E é uma escuta orientadora… que se converte em uma chamada em um “seguimento” da nossa parte. Uma escuta que me faz “conhecer” em profundidade. “Conhecer” no mundo bíblico significa “estabelecer uma relação pessoal profunda com alguém“. As ovelhas “conhecem” o pastor, e o pastor conhece as suas ovelhas. E também procuram “conhecer” os outros de forma semelhante. Aprendamos a ouvir os nossos irmãos e irmãs na fé, pois nos seus conselhos e exemplos pode estar escondida a iniciativa de Deus, que nos mostra caminhos sempre novos para caminhar.

Este é um grande desafio. O Papa espera que os pastores “cheirem” como ovelhas, que as conheçam em primeira mão. Não é o mesmo “conhecer” desde um escritório, por relatórios, estatísticas… é deixar que as situações “toquem“, estando presente nelas. Ler notícias sobre a guerra na Ucrânia não é o mesmo que acolher devidamente os refugiados.

Boa parte do tempo do Bom Pastor deve ser dedicada a “sujar-se“, ouvir, acompanhar, cuidar… especialmente das ovelhas feridas. Como é difícil preparar esta homilia, sem conhecer a realidade das pessoas que as leem, ou as que participam da celebração, com tantos rostos anónimos à sua frente…

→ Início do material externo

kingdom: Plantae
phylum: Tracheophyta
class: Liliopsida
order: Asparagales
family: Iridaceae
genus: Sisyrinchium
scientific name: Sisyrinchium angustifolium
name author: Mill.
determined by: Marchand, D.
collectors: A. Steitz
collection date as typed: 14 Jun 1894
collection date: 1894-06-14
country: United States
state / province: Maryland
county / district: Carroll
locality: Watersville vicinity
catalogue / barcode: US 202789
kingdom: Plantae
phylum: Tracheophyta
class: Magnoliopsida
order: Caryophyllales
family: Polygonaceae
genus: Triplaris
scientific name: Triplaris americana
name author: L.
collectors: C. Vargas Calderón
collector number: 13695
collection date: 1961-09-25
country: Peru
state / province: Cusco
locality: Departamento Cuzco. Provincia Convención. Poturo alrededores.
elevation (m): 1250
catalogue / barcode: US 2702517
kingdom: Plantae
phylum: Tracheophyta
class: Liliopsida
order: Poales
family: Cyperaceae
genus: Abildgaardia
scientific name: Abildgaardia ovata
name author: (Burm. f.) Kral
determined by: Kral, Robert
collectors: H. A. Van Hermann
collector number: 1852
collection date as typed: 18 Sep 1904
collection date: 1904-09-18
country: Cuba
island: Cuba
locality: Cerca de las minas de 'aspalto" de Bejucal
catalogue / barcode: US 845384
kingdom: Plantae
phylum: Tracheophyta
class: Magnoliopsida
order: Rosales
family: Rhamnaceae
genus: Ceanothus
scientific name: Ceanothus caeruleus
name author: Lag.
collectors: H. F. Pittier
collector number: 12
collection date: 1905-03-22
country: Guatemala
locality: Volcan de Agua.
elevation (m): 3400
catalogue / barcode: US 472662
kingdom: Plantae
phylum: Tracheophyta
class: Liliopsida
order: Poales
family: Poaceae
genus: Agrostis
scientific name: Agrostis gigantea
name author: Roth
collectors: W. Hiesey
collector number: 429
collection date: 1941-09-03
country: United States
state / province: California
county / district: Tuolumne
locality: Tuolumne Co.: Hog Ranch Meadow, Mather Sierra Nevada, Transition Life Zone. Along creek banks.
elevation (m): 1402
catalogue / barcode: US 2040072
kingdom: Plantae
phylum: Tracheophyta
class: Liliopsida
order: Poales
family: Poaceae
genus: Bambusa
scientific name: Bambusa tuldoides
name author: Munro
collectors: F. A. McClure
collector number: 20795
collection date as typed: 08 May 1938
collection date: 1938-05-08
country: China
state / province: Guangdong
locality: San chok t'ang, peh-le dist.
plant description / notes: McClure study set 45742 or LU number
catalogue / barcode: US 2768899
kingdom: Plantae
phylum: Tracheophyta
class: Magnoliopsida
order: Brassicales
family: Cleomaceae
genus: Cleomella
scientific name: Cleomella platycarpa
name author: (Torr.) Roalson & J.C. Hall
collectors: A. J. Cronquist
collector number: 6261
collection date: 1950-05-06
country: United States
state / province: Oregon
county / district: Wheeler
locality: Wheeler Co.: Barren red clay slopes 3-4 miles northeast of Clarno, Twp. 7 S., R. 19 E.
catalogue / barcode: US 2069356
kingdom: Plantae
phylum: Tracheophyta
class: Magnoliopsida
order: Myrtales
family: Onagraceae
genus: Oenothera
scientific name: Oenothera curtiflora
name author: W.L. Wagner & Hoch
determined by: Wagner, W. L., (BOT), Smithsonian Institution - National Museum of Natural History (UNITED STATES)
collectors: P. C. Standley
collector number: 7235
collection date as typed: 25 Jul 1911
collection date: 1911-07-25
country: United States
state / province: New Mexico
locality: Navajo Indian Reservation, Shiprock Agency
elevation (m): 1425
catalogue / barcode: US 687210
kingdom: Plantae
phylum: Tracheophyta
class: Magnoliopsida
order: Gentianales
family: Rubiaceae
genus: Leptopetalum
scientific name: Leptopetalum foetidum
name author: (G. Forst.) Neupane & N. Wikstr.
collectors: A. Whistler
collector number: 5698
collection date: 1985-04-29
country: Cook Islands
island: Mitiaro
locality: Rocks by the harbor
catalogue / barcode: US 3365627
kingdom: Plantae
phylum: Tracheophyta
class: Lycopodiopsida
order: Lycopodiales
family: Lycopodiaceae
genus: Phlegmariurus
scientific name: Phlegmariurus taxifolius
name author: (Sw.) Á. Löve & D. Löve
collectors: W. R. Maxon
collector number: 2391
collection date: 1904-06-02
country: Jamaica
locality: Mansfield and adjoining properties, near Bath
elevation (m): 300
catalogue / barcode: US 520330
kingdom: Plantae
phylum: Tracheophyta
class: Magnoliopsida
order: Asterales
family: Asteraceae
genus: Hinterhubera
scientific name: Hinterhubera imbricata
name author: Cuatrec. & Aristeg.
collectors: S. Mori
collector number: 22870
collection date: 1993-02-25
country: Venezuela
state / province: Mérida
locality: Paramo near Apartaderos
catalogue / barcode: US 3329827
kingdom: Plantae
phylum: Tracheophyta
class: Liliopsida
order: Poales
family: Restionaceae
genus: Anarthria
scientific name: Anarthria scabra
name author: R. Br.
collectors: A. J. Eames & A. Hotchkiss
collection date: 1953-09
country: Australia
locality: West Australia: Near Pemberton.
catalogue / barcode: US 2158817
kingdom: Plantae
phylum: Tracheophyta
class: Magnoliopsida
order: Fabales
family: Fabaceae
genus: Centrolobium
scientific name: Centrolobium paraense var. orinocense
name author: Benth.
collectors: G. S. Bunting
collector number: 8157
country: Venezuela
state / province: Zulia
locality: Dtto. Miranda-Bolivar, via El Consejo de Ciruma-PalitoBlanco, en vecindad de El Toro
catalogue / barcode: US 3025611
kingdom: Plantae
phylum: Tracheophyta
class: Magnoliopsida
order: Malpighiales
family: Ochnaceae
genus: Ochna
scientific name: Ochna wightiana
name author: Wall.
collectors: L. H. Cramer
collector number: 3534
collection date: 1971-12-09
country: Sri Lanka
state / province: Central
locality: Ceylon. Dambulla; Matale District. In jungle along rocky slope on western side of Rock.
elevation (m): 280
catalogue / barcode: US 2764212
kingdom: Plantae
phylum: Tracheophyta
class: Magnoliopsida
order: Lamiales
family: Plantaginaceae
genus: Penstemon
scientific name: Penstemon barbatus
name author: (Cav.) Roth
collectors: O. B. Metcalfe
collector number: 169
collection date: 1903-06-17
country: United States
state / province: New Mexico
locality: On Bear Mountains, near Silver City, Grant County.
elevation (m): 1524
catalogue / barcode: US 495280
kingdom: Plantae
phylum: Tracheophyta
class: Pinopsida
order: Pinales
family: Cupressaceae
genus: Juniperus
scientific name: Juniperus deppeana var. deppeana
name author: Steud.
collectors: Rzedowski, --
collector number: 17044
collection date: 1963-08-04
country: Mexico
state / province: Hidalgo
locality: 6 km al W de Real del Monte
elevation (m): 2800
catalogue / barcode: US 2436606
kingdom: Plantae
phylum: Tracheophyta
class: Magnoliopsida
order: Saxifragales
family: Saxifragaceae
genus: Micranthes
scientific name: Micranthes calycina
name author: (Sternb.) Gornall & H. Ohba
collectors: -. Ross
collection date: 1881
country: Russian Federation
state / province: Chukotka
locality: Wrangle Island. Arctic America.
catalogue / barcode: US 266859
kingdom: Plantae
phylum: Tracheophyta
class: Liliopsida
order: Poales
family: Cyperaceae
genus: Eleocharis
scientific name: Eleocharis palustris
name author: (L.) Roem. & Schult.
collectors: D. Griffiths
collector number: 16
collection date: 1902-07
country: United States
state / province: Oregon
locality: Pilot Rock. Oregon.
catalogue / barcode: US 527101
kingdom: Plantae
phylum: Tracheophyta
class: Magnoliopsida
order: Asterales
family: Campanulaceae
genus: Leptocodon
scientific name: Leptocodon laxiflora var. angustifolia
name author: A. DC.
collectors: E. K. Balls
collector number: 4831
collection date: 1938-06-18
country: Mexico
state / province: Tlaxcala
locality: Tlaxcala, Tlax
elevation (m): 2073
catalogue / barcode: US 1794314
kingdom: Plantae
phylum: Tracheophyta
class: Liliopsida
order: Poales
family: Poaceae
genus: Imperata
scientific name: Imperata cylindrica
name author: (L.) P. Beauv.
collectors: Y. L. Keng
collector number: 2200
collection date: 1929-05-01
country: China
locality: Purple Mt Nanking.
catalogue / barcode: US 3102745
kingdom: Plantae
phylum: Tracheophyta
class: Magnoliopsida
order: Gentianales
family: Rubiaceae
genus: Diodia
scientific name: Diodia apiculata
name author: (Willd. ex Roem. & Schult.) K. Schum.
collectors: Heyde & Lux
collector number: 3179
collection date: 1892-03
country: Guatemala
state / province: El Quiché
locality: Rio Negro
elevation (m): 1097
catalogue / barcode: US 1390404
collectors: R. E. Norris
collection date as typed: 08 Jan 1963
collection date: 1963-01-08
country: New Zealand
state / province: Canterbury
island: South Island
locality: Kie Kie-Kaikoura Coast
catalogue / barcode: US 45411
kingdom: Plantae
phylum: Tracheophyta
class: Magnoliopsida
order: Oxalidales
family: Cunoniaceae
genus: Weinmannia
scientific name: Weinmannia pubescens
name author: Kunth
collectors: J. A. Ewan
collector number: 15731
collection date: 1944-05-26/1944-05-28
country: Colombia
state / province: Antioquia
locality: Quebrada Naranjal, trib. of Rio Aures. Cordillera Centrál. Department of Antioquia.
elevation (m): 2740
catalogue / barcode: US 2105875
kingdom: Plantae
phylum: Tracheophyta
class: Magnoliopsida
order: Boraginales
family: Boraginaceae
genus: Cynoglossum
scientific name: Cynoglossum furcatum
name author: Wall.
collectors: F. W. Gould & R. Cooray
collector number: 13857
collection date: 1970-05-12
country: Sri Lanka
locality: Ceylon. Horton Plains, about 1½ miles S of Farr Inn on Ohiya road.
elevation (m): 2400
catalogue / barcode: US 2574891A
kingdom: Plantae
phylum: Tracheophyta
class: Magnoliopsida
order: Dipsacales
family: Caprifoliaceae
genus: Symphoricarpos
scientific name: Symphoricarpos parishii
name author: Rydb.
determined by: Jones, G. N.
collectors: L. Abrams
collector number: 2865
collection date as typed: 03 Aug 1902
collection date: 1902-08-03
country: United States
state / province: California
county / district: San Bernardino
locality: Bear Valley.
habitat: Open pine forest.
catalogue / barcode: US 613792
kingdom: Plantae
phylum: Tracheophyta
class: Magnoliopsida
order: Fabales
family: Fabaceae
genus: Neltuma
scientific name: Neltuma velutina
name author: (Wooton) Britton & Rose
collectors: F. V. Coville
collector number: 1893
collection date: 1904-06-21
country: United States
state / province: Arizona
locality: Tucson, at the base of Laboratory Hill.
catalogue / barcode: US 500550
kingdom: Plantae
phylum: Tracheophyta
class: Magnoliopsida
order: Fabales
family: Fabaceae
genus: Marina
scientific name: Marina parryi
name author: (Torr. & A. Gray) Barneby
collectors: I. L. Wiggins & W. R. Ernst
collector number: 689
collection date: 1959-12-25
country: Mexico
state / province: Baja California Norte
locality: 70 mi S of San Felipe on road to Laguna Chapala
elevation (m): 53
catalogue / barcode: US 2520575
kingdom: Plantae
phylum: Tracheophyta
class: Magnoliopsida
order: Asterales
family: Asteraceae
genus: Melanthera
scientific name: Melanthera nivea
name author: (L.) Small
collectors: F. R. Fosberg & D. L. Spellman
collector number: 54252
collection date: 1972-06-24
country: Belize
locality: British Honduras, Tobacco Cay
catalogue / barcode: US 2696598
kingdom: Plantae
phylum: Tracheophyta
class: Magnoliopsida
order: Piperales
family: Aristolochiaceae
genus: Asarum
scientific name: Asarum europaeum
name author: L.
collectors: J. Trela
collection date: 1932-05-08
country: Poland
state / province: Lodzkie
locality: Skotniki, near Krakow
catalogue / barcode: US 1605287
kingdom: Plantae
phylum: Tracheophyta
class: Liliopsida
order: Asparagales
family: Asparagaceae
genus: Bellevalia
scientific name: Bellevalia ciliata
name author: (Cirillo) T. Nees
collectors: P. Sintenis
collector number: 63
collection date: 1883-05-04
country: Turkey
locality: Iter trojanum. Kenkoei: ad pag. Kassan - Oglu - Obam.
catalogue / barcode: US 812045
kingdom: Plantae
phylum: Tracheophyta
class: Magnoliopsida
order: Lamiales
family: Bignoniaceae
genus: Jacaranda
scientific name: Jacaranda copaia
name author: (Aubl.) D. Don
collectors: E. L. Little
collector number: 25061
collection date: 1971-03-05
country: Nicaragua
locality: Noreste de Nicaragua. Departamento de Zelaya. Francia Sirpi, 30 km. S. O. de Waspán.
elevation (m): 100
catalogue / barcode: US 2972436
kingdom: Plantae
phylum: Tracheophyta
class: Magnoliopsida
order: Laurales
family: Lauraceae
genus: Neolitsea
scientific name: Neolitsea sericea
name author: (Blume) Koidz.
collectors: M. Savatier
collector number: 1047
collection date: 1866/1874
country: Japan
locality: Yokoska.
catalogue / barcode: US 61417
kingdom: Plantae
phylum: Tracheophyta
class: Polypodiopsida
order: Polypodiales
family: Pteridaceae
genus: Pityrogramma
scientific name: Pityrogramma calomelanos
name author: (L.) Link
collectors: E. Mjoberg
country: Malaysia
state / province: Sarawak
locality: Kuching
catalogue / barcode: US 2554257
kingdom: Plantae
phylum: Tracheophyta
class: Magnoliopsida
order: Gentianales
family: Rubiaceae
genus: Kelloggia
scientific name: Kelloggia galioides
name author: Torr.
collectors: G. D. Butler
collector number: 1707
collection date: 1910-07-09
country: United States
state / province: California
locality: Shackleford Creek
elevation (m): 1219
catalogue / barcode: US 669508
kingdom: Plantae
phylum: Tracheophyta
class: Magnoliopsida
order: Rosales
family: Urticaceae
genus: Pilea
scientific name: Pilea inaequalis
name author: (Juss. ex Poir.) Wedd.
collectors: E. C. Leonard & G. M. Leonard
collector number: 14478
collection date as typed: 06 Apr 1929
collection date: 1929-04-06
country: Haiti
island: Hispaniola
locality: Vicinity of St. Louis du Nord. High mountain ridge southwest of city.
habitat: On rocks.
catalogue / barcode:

Um último ponto por uma questão de brevidade: O Bom Pastor é também um “Cordeiro”. A segunda leitura recorda-nos isto. E os pastores, aqueles de nós a quem foi confiada esta responsabilidade no seio da Comunidade Cristã… somos também ovelhas. E também, muitas vezes… ficamos cansados. Disse o Papa Francisco:

As nossas tarefas envolvem a nossa capacidade de compaixão, os nossos corações são “movidos” e comovidos. Alegramo-nos com os noivos que se casam, rimos com o bebê que trazem para o batismo; acompanhamos os jovens que se preparam para o casamento e as famílias; choramos com aquele que recebe a unção na cama do hospital, choramos com aqueles que enterram um ente querido… Tantas emoções, tanto afeto, cansam o coração do Pastor.  Para nós padres, as histórias do nosso povo não são um programa noticioso: conhecemos o nosso povo, podemos adivinhar o que se passa em seus corações; e no nosso, à medida que simpatizamos (à medida que sofremos com eles), torna-se desfiado, ele parte-se em mil pequenos pedaços…

Recordando Santo Agostinho: “contigo sou uma ovelha, para ti sou um pastor“. E, portanto, quão importante é a proximidade, o afeto, o interesse, o acompanhamento, pequenos detalhes, paciência, correção fraterna… Também precisamos ser “CUIDADOS“. Jesus cuidou dos seus, mas também precisava de cuidado, proximidade, amizade, descanso com os seus…

Invoquemos a luz do Espírito Santo para que cada um encontre o seu próprio lugar e dê o seu melhor neste grande desígnio divino. Amém.